An individual has been awarded $3.6 million in damages after accusing a loan servicer of violating the Fair Debt Collection Practices Act, the Illinois Consumer Fraud Act, and the Real Estate Settlement and Procedures Act.
The primary problem in the case involved a mortgage servicer that mistakenly coded an account with a “dismissed” bankruptcy notation instead of a “discharged” notation, which resulted in the servicer attempting to collect on the pre-petition arrears, even after the individual and her bankruptcy attorney contacted the company to alert them of the error.
A jury deliberated for seven hours following the eight-day trial, and awarded $500,000.00 in compensatory damages, $70,000.00 in non-economic damages, $12,000.00 in economic damages and $3,000,000.00 in punitive damages.
The plaintiff, Monette Saccameno, was represented by Atlas Consumer Law.

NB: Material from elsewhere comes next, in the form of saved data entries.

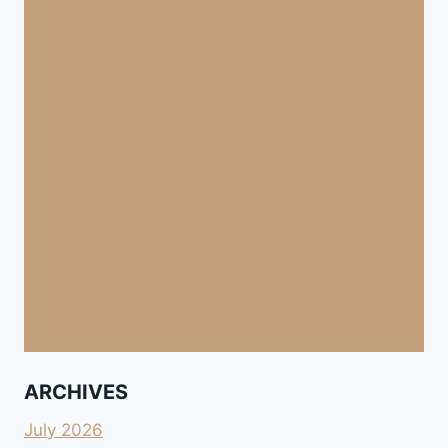
ARCHIVES
July 2026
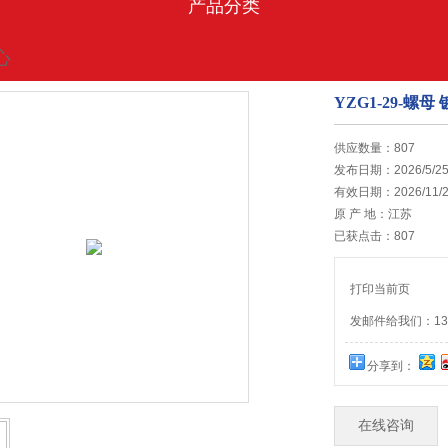
产品分类
心
YZG1-29-螺
的位置:
首页
>
促销中心
供应数量：807
发布日期：2026/5/2
有效日期：2026/11/2
原 产 地：江苏
已获点击：807
打印当前页
发邮件给我们：1395
分享到：
在线咨询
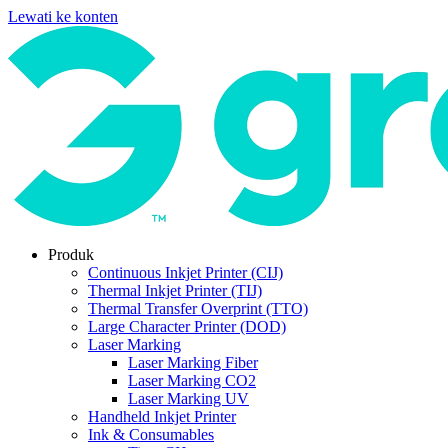
Lewati ke konten
Produk
Continuous Inkjet Printer (CIJ)
Thermal Inkjet Printer (TIJ)
Thermal Transfer Overprint (TTO)
Large Character Printer (DOD)
Laser Marking
Laser Marking Fiber
Laser Marking CO2
Laser Marking UV
Handheld Inkjet Printer
Ink & Consumables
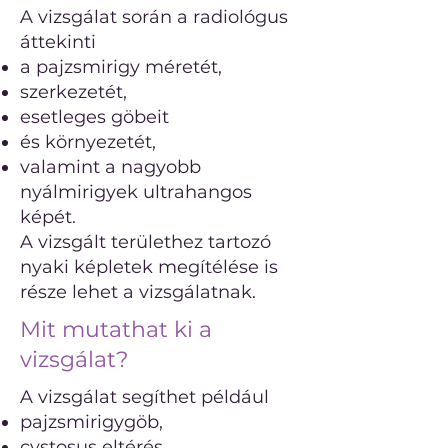
A vizsgálat során a radiológus
áttekinti
a pajzsmirigy méretét,
szerkezetét,
esetleges göbeit
és környezetét,
valamint a nagyobb
nyálmirigyek ultrahangos
képét.
A vizsgált területhez tartozó
nyaki képletek megítélése is
része lehet a vizsgálatnak.
Mit mutathat ki a
vizsgálat?
A vizsgálat segíthet például
pajzsmirigygöb,
cystosus eltérés,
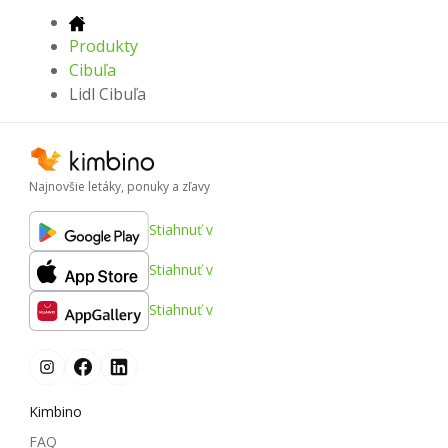
Produkty
Cibuľa
Lidl Cibuľa
Najnovšie letáky, ponuky a zľavy
Stiahnuť v
Stiahnuť v
Stiahnuť v
Kimbino
FAQ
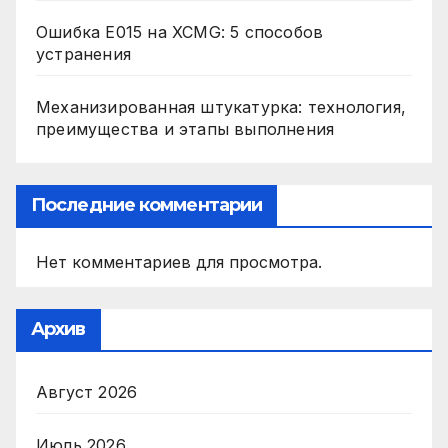
Ошибка E015 на XCMG: 5 способов
устранения
Механизированная штукатурка: технология,
преимущества и этапы выполнения
Последние комментарии
Нет комментариев для просмотра.
Архив
Август 2026
Июль 2026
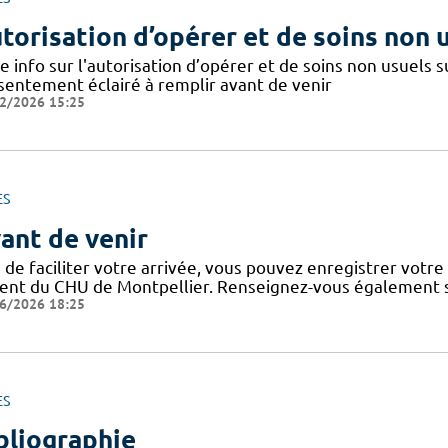
torisation d’opérer et de soins non 
e info sur l'autorisation d’opérer et de soins non usuels
sentement éclairé à remplir avant de venir
2/2026 15:25
ES
ant de venir
 de faciliter votre arrivée, vous pouvez enregistrer votre
ient du CHU de Montpellier. Renseignez-vous également su
6/2026 18:25
ES
bliographie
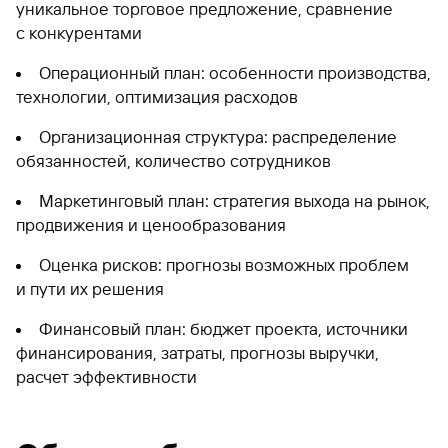
уникальное торговое предложение, сравнение
с конкурентами
Операционный план: особенности производства,
технологии, оптимизация расходов
Организационная структура: распределение
обязанностей, количество сотрудников
Маркетинговый план: стратегия выхода на рынок,
продвижения и ценообразования
Оценка рисков: прогнозы возможных проблем
и пути их решения
Финансовый план: бюджет проекта, источники
финансирования, затраты, прогнозы выручки,
расчет эффективности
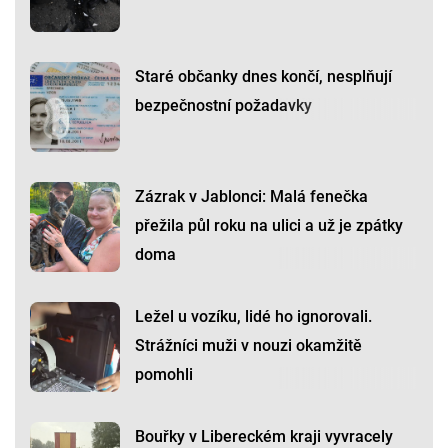
Staré občanky dnes končí, nesplňují
bezpečnostní požadavky
Zázrak v Jablonci: Malá fenečka
přežila půl roku na ulici a už je zpátky
doma
Ležel u vozíku, lidé ho ignorovali.
Strážníci muži v nouzi okamžitě
pomohli
Bouřky v Libereckém kraji vyvracely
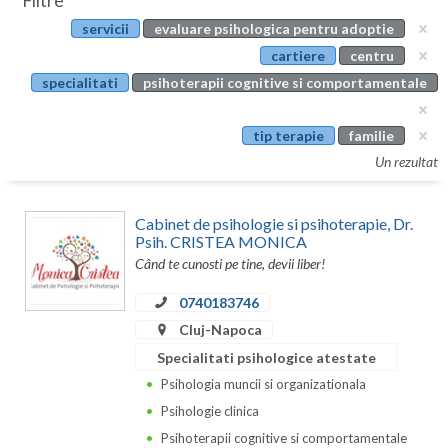
Filtre
Botosani
servicii
evaluare psihologica pentru adoptie
Evenimente
Braila
cartiere
centru
Cabinet
specialitati
psihoterapii cognitive si comportamentale
Brasov
Membri
Bucuresti
tip terapie
familie
Un rezultat
Buzau
Calarasi
Cabinet de psihologie si psihoterapie, Dr.
Psih. CRISTEA MONICA
Caras-Severin
Când te cunosti pe tine, devii liber!
Cluj
0740183746
Cluj-Napoca
Constanta
Specialitati psihologice atestate
Covasna
Psihologia muncii si organizationala
Psihologie clinica
Dambovita
Psihoterapii cognitive si comportamentale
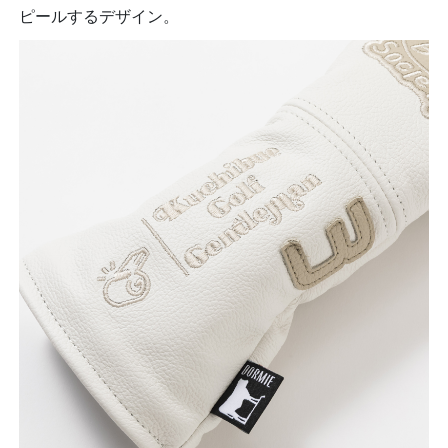
ピールするデザイン。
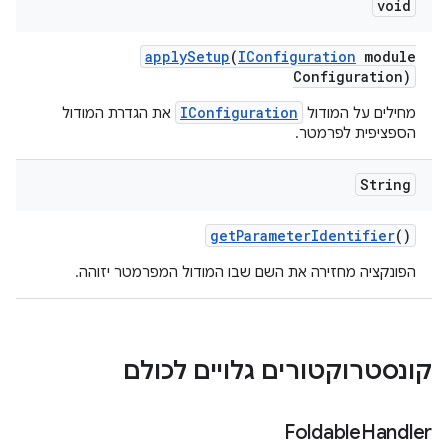
void
apply
Setup
(
IConfiguration
module
Configuration)
IConfiguration
מחילים על המודול
את הגדרת המודול
הספציפית לפרמטר.
String
get
Parameter
Identifier
()
הפונקציה מחזירה את השם שבו המודול המפרמטר יזוהה.
קונסטרוקטורים גלויים לכולם
Foldable
Handler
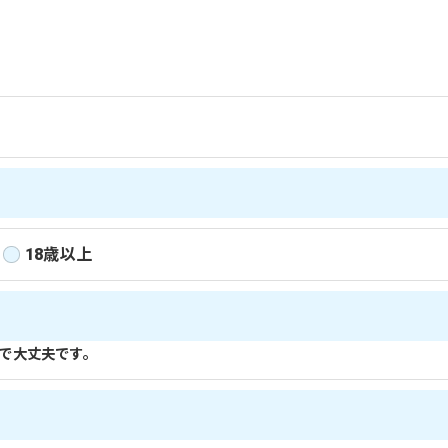
定められた場合を除き、
いたしません。
て、個人情報を外部に委託する場合があります。
18歳以上
の措置をとり、適切な監督を行います。
で大丈夫です。
、適切に安全管理対策を実施します。
＞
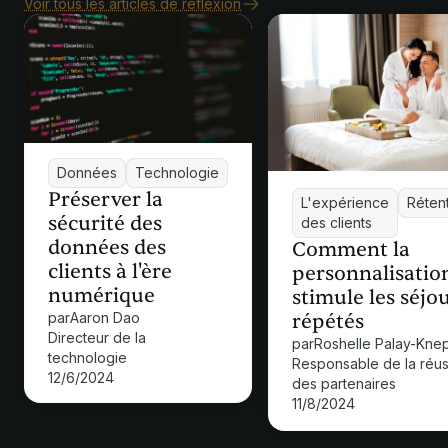
Voir tous les articles de réflexion
Données
Technologie
Préserver la
L'expérience
Réten
sécurité des
des clients
données des
Comment la
clients à l'ère
personnalisatio
numérique
stimule les séjo
par
Aaron Dao
répétés
Directeur de la
par
Roshelle Palay-Kne
technologie
Responsable de la réus
12/6/2024
des partenaires
11/8/2024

The law firm included this statement in a press release announcing the verdict:
The outcome of this trial should come as good news to all consumers who have struggled with aggressive mortgage servicing tactics throughout the ongoing financial crisis. The litigation team was meticulous and methodical in its litigation approach, and was able to obtain a punitive damages award for Saccameno and against Ocwen – an award that is meant to punish and deter future misconduct – under the Illinois Consumer Fraud Act.